Além disso, o tribunal referiu-se ao seu tempo na operação de manutenção da paz da ONU no Congo, começando em 2006, onde foi responsável pela monitorização do cessar-fogo e pela assistência em actividades humanitárias.
Controvérsia sobre o comentário do Coronel Qureshi, SC interveio
Apesar de seu histórico estelar, o duro coronel Qureshi tornou-se objeto de controvérsia por causa de alguns supostos comentários públicos sobre um oficial muçulmano que é ministro no governo do BJP em Madhya Pradesh.
A Suprema Corte também interveio no caso contra o Ministro Vijay Shah. Em 19 de janeiro, o tribunal ordenou que o governo estadual tomasse uma decisão dentro de duas semanas para sancionar a acusação de Shah pelos seus comentários controversos.
Isto segue-se a reprimendas anteriores do Tribunal Superior de Madhya Pradesh, que ordenou um FIR contra a ministra por usar “linguagem obscena” num evento público em maio de 2025, dias depois de a Operação Sindoor ter chamado a sua atenção.
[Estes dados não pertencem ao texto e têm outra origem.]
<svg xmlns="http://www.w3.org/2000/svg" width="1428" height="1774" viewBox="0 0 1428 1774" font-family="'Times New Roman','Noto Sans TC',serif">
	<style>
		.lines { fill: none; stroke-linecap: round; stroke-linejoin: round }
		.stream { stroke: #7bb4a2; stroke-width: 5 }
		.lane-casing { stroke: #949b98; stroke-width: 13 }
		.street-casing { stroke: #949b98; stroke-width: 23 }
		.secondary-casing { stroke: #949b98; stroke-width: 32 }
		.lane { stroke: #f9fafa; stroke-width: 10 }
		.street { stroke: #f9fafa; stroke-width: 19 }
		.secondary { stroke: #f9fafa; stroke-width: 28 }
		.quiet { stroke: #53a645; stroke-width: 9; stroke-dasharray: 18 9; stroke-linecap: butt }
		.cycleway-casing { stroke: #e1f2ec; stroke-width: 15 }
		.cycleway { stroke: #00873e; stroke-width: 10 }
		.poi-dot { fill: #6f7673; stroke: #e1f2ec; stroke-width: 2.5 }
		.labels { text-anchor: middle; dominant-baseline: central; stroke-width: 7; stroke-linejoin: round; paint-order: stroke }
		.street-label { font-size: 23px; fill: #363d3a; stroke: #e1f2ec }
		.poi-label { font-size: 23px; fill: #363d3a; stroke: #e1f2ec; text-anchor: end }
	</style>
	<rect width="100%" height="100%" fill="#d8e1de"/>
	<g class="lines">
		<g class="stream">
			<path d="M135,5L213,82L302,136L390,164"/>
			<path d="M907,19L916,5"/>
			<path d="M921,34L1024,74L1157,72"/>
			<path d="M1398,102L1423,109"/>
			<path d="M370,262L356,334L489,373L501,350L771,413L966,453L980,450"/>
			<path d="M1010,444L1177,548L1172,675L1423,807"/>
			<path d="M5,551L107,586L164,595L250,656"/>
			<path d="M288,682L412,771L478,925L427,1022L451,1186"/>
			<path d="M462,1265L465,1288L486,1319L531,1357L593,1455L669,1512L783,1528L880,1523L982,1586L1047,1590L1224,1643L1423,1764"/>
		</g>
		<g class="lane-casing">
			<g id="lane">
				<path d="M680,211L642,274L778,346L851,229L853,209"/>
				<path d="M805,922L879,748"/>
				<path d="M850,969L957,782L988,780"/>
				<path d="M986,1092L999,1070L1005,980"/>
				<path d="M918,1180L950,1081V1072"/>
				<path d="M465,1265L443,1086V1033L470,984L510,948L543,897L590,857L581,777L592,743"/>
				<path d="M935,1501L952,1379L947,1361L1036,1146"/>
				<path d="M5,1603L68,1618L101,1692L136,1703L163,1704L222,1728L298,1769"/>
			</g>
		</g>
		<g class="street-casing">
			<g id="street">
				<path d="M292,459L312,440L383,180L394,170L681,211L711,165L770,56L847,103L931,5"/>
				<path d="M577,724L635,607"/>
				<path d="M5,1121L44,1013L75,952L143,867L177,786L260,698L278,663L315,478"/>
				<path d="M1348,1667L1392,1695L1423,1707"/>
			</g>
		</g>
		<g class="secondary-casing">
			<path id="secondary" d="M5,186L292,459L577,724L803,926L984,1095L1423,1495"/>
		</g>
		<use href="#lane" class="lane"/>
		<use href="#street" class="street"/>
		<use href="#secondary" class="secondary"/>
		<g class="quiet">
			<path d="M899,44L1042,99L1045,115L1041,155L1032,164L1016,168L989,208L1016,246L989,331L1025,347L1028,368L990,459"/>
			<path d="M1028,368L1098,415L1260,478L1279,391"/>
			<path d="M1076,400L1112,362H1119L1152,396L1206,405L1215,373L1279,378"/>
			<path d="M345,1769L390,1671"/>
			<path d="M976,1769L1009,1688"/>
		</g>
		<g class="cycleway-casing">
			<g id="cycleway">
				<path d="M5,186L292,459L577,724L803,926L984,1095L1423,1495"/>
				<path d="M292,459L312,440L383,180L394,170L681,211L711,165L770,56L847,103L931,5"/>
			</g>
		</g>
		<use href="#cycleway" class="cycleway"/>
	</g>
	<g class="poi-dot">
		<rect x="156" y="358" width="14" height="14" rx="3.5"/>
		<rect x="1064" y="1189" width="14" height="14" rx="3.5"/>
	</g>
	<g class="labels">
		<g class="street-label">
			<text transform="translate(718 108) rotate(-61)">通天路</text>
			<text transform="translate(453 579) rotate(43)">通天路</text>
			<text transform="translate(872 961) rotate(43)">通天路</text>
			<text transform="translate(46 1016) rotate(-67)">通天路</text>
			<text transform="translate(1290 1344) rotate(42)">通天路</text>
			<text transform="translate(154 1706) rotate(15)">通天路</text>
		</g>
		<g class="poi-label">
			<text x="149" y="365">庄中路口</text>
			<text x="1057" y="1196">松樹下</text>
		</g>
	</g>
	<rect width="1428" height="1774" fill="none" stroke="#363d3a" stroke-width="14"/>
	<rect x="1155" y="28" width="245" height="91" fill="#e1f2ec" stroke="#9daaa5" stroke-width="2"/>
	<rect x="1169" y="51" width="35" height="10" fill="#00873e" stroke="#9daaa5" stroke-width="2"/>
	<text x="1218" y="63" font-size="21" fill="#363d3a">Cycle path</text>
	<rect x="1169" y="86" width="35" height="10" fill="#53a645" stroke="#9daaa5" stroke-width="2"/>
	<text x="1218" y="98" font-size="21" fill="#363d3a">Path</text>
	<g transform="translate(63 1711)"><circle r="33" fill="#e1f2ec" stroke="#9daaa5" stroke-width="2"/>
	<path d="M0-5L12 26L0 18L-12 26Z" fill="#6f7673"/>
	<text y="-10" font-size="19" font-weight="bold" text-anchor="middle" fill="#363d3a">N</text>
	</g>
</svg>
A controvérsia repercutiu nas celebrações do Dia da República em 2026, quando o principal partido da oposição, o Congresso, criticou o BJP, no poder, por “permitir” que Shah hasteasse a bandeira nacional num evento em Khandwa, apesar dos processos judiciais pendentes.
O chefe do Congresso de Madhya Pradesh, Jitu Patwari, disse que a presença contínua do ministro em seu cargo “desafia a Constituição”, enquanto o BJP disse que o assunto continua pendente. Questionado pela mídia sobre essas objeções, Shah não quis comentar.
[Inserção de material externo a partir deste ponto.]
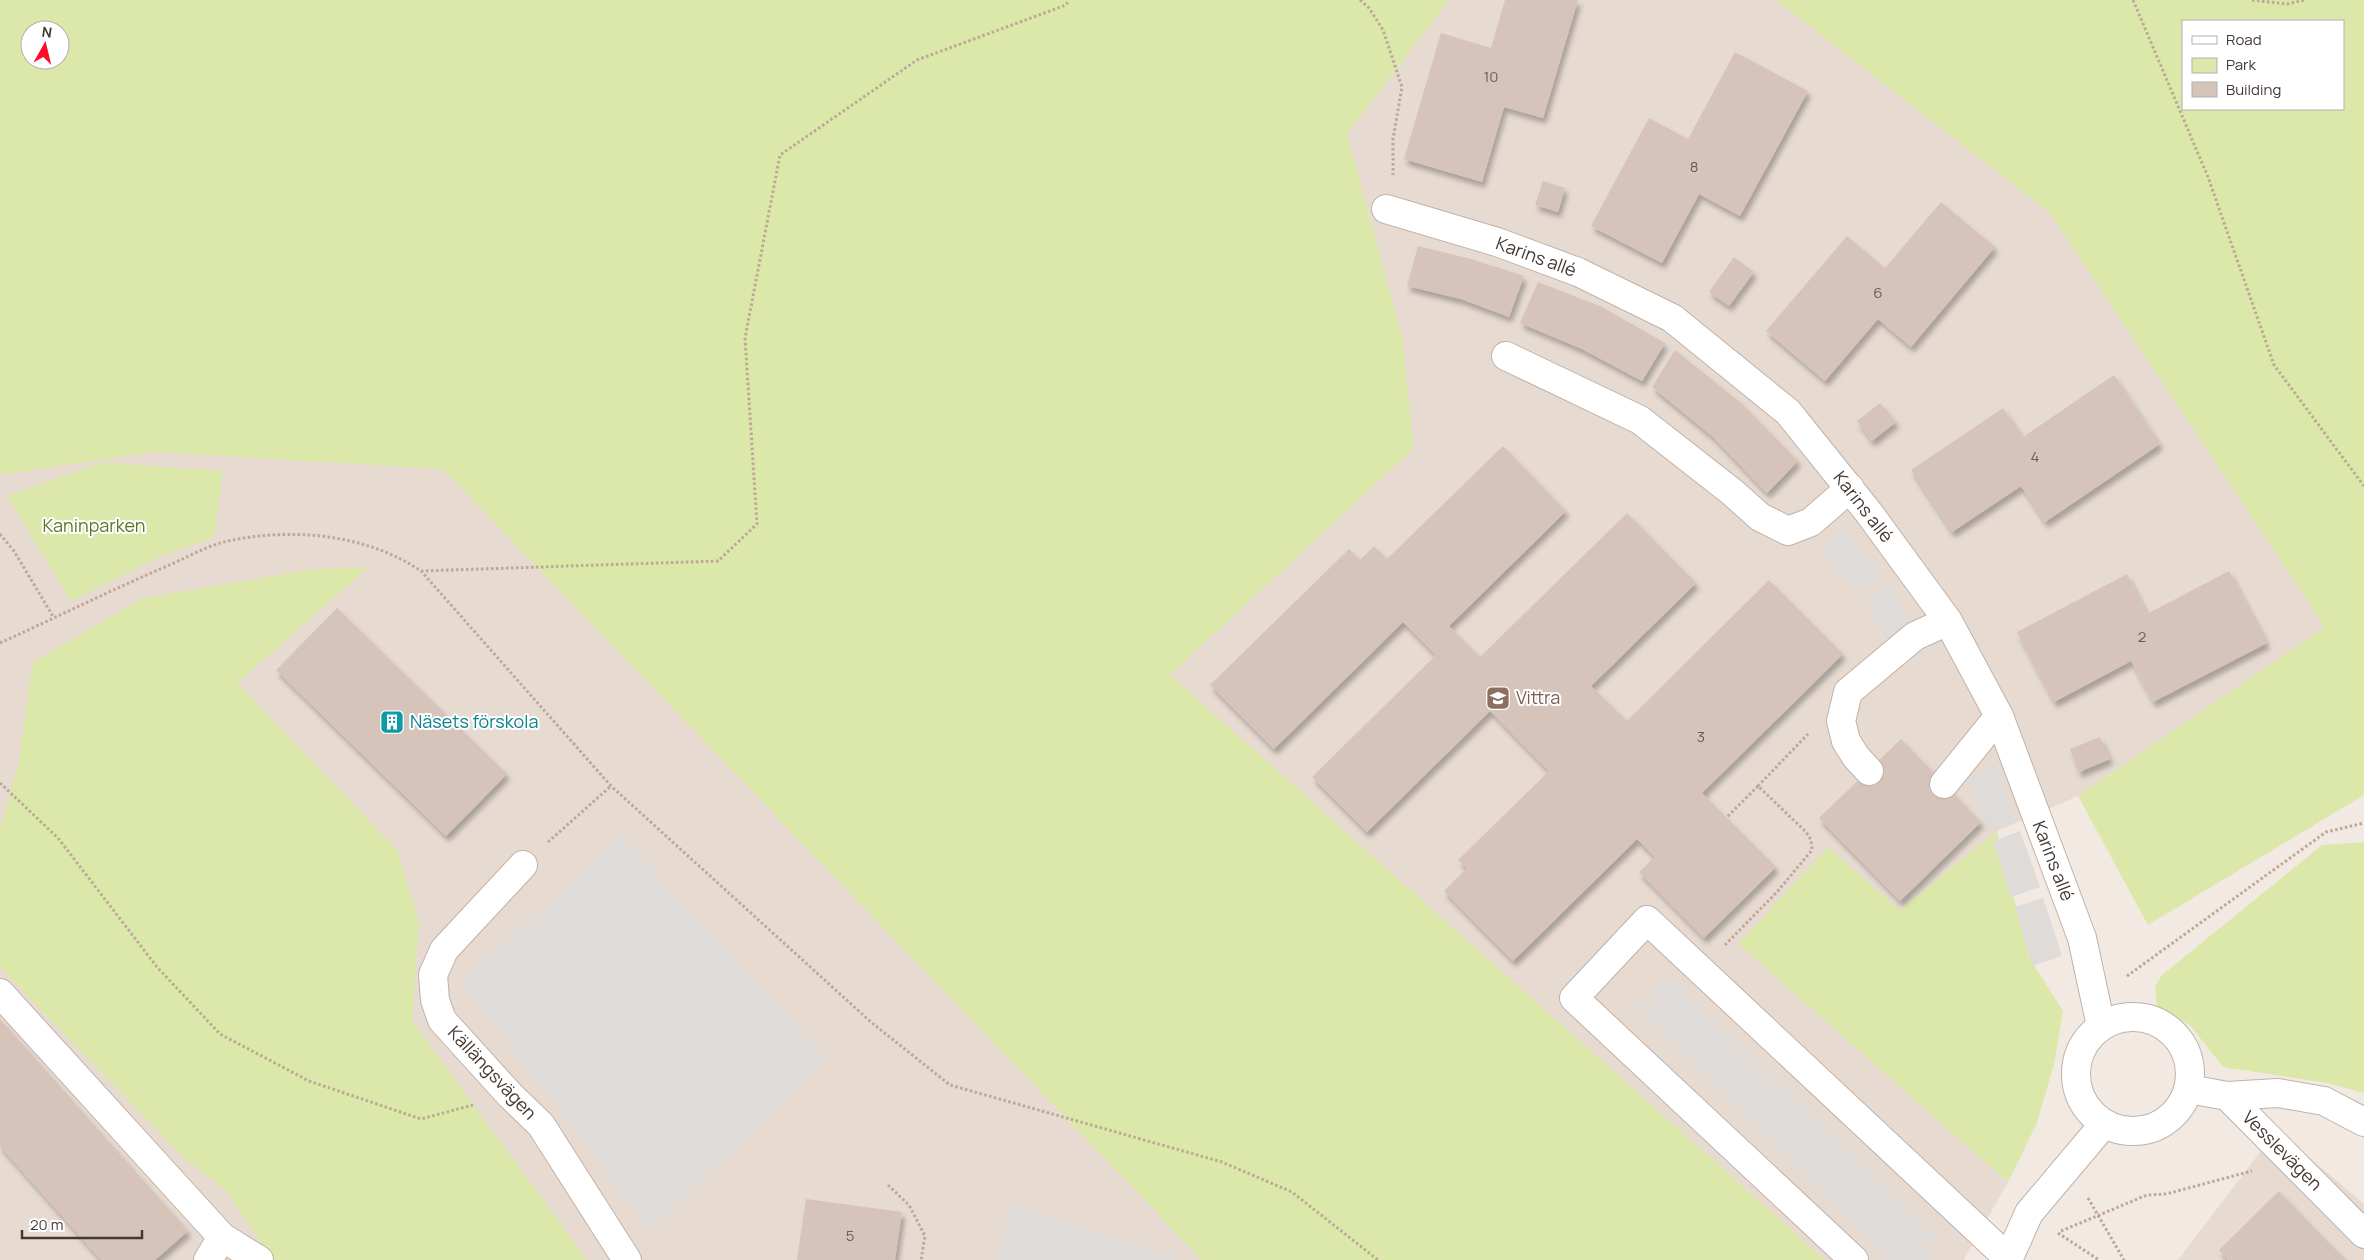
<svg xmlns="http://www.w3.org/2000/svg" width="2364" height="1260" viewBox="0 0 2364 1260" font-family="Manrope,sans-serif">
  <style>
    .residential { fill: #e6dad1 }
    .green { fill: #dce8aa; fill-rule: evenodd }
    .parking { fill: #dfdbd8 }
    .building { fill: #d6c4bb; filter: url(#shadow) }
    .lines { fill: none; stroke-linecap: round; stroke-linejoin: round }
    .minor-casing { stroke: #c0b2a8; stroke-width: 30 }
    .path { stroke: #bfa696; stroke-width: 3; stroke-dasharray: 2.5 2.5; stroke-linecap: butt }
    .minor { stroke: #fff; stroke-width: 28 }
    .labels { text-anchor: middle; stroke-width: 4; stroke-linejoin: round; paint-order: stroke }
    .number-label { font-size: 15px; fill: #685c55 }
    .street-label { font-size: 18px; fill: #433933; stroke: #fff }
    .park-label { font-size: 18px; fill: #597626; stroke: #fff }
    .education-label { font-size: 18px; fill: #785e54; stroke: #fff; text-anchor: start }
    .culture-label { font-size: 18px; fill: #0d838f; stroke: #fff; text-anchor: start }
  </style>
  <defs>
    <filter id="shadow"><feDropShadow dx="3" dy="5.5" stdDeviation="2.5" flood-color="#0004"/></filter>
  </defs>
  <rect width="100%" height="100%" fill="#f2e9e3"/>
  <!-- residential -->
  <path class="residential" d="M1449,0H1776L2050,213L2325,627L2078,796L1997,831L1900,910L1738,944L2008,1182L1964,1260H1825L1169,675L1414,448L1402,337L1347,134Z
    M153,452L443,469L1202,1260H0V475Z
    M2277,1130L2364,1204V1260H2178Z"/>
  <!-- green -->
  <path class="green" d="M0,0H1449L1347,134L1402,337L1414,448L1170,675L1825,1260H1202L443,469L153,452L0,475ZM30,30H60V60H30Z
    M1776,0H2364V795L2148,925L2078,796L2325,627L2050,213ZM2343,21V109H2183V21Z
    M102,462L223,471L214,538L168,553L71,601L7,496Z
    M369,567L237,683L398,851L419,923L412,1021L587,1260H276L269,1256L228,1193L180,1154L0,967V829L18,766L33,662L143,598L315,569Z
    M1997,831L2029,957L2063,1011L2054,1064L2037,1123L2008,1182L1738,944L1828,847L1900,910Z
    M2364,842V1093L2327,1083L2223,1067L2190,1025L2157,1008L2155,987L2162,975L2322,845Z"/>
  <!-- parking -->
  <path class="parking" d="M1845,529L1881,576L1857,594L1822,548Z
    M1888,586L1922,635L1897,653L1864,604Z
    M1995,766L2016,821L1988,832L1966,779Z
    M2020,831L2040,887L2011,897L1993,841Z
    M621,835L826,1059L650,1230L462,982Z
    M2043,898L2062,956L2032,966L2015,907Z
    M1655,982L1676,983L1940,1242L1922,1243L1932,1260H1890L1632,1001L1653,1000Z
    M1013,1204L1173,1256L1176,1260H994Z"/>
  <!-- building -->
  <path class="building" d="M1505,0H1578L1543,118L1504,107L1482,182L1404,159L1441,33L1491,48Z
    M1735,52L1808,91L1740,216L1699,194L1662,263L1591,226L1649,118L1688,139Z
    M1543,181L1565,188L1558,212L1535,205Z
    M1941,202L1995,247L1911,347L1878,319L1825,381L1766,331L1847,236L1885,268Z
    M1418,246L1471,259L1524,276L1509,317L1461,299L1407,286Z
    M1734,257L1754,272L1729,306L1709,292Z
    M1538,282L1602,307L1665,343L1642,381L1582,349L1520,323Z
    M1675,350L1741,403L1798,461L1767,493L1712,436L1652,387Z
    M2114,375L2160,444L2045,522L2021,486L1952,532L1911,470L2003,408L2023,437Z
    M1880,403L1896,422L1872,441L1857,421Z
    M1503,446L1566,511L1449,626L1480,657L1627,513L1696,583L1591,686L1627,721L1769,580L1843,654L1702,793L1776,867L1704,938L1639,872L1655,857L1637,839L1513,961L1444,891L1467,868L1458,860L1549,771L1490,711L1367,832L1312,777L1436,655L1403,622L1274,749L1210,685L1349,549L1360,560L1374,546L1387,559Z
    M2229,571L2267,643L2153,702L2131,661L2054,702L2017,632L2127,574L2147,614Z
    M337,608L507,774L446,836L276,670Z
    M2100,737L2110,759L2079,772L2070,749Z
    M1901,739L1981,822L1900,901L1819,818Z
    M0,1019L188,1231L155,1260H101L0,1146Z
    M2279,1191L2317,1231L2346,1260H2228L2219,1250Z
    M806,1199L902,1212L895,1260H797Z"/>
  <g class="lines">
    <!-- minor casing -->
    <g class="minor-casing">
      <path id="minor" d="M1386,209L1497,242L1578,272L1672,318L1788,412L1869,513L1948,621L1999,716L2082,938L2101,1026
        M1506,356L1640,420L1732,492L1760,517L1788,531L1811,522L1850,488
        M1869,771L1856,757L1846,741L1841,721L1848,692L1915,636L1948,621
        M1944,784L1999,716
        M523,865L444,950L433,975L435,1000L442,1020L510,1095L541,1125L627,1260
        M0,993L222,1237L259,1260
        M2076 1074a57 57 0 1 1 114 0a57 57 0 1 1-114 0Z
        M2189,1089L2227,1096L2364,1234
        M2227,1096L2278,1093L2324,1101L2364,1122
        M208,1260L222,1237
        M1854,1260L1574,998L1647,920L2009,1259
        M2008,1260L2029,1213L2104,1124"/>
    </g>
    <!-- path -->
    <path class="path" d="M1360,0L1369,8L1383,30L1402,87L1393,139V175
      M2133,0L2208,177L2274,365L2364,486
      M2252,0L2287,4L2305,0
      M0,534L14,551L54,618
      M421,571L718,561L757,524L745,338L780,155L917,60L1066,5L1069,0
      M0,643C55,618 109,591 165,567C184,559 204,547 224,542C288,527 365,533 421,571L611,786L872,1023L950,1085L1222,1162L1292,1192L1378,1260
      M0,783L58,838L157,967L220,1034L309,1081L421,1119L473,1105
      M1758,786L1808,734
      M548,842L611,786
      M1725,945L1777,892L1812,850L1811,840L1806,832L1758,786L1726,818
      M2127,976L2326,832L2364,823
      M888,1185L909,1205L925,1236L921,1260
      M2088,1198L2124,1260
      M2061,1231L2147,1195L2166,1194L2252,1171
      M2058,1233L2099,1260"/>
    <!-- minor -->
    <use href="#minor" class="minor"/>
  </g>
  <!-- icons -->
  <defs>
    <g id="school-square" transform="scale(1.25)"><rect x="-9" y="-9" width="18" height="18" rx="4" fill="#8d6e63" stroke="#fff"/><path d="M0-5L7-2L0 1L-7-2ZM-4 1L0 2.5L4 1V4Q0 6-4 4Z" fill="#fff"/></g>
    <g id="building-square" transform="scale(1.25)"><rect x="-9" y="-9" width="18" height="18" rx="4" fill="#0f9aa8" stroke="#fff"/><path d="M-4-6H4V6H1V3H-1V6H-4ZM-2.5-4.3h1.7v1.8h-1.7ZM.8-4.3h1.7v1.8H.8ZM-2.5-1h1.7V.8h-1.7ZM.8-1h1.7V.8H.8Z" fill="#fff"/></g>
  </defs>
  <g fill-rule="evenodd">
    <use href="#school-square" x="1498" y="698"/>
    <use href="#building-square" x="392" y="722"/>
  </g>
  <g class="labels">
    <!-- number labels -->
    <g class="number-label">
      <text x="1491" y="82">10</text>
      <text x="1694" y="172">8</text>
      <text x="1878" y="298">6</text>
      <text x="2035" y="462">4</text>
      <text x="2142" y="642">2</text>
      <text x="1701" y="742">3</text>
      <text x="850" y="1241">5</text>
    </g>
    <!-- street labels -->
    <g class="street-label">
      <text transform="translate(1536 257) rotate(20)" y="6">Karins allé</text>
      <text transform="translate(1863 507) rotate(52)" y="6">Karins allé</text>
      <text transform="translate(2053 861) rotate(69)" y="6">Karins allé</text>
      <text transform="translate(492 1073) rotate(47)" y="6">Källängsvägen</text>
      <text transform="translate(2282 1151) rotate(45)" y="6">Vesslevägen</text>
    </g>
    <!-- park labels -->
    <g class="park-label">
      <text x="94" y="532">Kaninparken</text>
    </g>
    <!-- education labels -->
    <g class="education-label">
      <text x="1516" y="704">Vittra</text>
    </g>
    <!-- culture labels -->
    <g class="culture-label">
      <text x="410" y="728">Näsets förskola</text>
    </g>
  </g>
  <!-- legend -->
  <rect x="2182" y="20" width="162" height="90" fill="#ffffff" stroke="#b4b0ad"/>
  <rect x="2192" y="36" width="25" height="8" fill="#ffffff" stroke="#b4b0ad"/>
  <text x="2226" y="45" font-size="15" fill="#433933">Road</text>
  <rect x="2192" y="58" width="25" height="15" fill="#dce8aa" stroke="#b4b0ad"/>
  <text x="2226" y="70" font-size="15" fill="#433933">Park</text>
  <rect x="2192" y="82" width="25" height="15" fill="#d6c4bb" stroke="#b4b0ad"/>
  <text x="2226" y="95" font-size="15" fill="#433933">Building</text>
  <!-- north arrow -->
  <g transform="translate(45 45) rotate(8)"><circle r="24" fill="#ffffff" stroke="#b4b0ad"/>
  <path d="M0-4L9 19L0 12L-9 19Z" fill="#fe0d28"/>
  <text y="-8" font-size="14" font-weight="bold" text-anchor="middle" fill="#433933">N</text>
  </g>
  <!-- scale -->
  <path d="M22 1230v8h120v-8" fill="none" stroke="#433933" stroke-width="2.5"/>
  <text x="30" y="1230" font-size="15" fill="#433933" stroke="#ffffff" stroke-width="4" paint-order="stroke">20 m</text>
</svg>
Quando Sofia Qureshi se tornou um nome familiar
O perfil nacional da Coronel Qureshi cresceu principalmente durante a Operação Sindoor, quando ela e a Comandante da Unidade Viyomika Singh da Força Aérea Indiana (IAF) detalharam ataques contra alvos terroristas no Paquistão e na Caxemira ocupada pelo Paquistão.
Esta operação seguiu-se ao ataque Pahalgam em 22 de abril e, segundo o coronel Qureshi, confirmou a capacidade da Índia de conduzir “guerra de precisão multizonas”. Ela se destacou por seu comportamento estóico e comunicação clara durante uma coletiva de imprensa ao lado do Ministro das Relações Exteriores, Vikram Misri.
Nascido em 1974 numa família de militares em Vadodara, Gujarat, o avô do Coronel Qureshi serviu como professor religioso no exército.
Em 1997, ela recebeu seu M.Sc. em Bioquímica pela Maharaja Sayajirao University e seu diploma pela Officers Training Academy (OTA), Chennai.
Membro do Signal Corps, ela recebeu um cartão de louvor por seus serviços prestados durante a Operação Parakram** ao longo da fronteira com Punjab em 2001. Mais tarde, ela foi reconhecida por seu papel em operações de socorro às enchentes no nordeste da Índia.
O que o Coronel Qureshi disse sobre bravura, sexo, idade
Num discurso recente no Diálogo de Defesa de Chanakya, o Coronel Qureshi disse que “a bravura não tem género” e chamou a juventude da Índia de “reserva estratégica”.
Ela enfatizou que a guerra moderna é cada vez mais travada com “bytes e largura de banda” em vez de apenas balas, instando a geração mais jovem a se concentrar na alfabetização digital e nas defesas cibernéticas.
A sua carreira incluiu seis anos no Congo como observadora militar da ONU, uma experiência que descreveu como um “momento de orgulho”.
Após o conflito de 2025, ela disse que a Operação Sindur provocou uma “mudança de paradigma na guerra”.